I am trying to use gitea as a backend system, and as such want to login with username and password via the api and then use a token for any further api requests
I must be blind - I just can’t see any documented api for login. I see that there is a “basic” auth but I don’t want to use that in case the headers get logged.
The login POST’s to /user/login - I have tried that, but no token is returned
any insight would be appreciated 
Here is the documentation on creating a token: https://try.gitea.io/api/swagger#/user/userCreateToken you must use username/pass via basic auth on that endpoint. Once you have a token you can use it an all other endpoints.

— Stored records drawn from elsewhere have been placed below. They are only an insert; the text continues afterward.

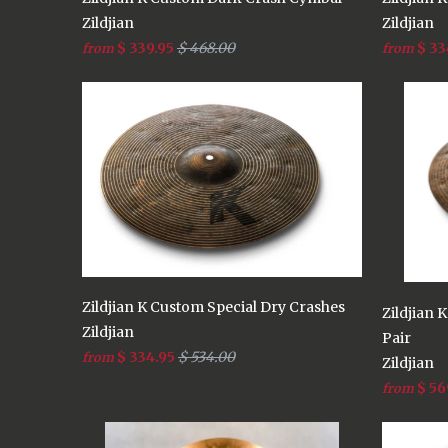
Zildjian
Zildjian
$ 339.95
$ 468.00
$ 33
from
from
Zildjian K Custom Special Dry Crashes
Zildjian 
Zildjian
Pair
$ 334.95
$ 534.00
from
Zildjian
$ 56
from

I can’t execute it on Gitea 1.7.4
Using Swagger UI I try to create a token for an existing user:
username = alice
password = 123456
Basic authorization: Done
Execute for ‘alice’ now:
curl -X POST "https://localhost:3000/api/v1/users/alice/tokens" -H "accept: application/json" -H "authorization: Basic bmlrb2xheToxMjM0NTY=" -H "Content-Type: application/json" -d "{ \"name\": \"token_name\"}"
Server response:
Code: 401 Error: Unauthorized
I tried Basic auth as an administrator but got the same error.
What did I miss here? 
Seems, it’s works only as:
curl -X POST "https://alice:123456@localhost:3000/api/v1/users/alice/tokens" -H "accept: application/json" -H "Content-Type: application/json" -d "{
\"name\": \"token_name\"
}"
Executed it via console.
Came across this and one reason could be that
your curl example has username “nikolay” and not “alice” inside the basic auth string.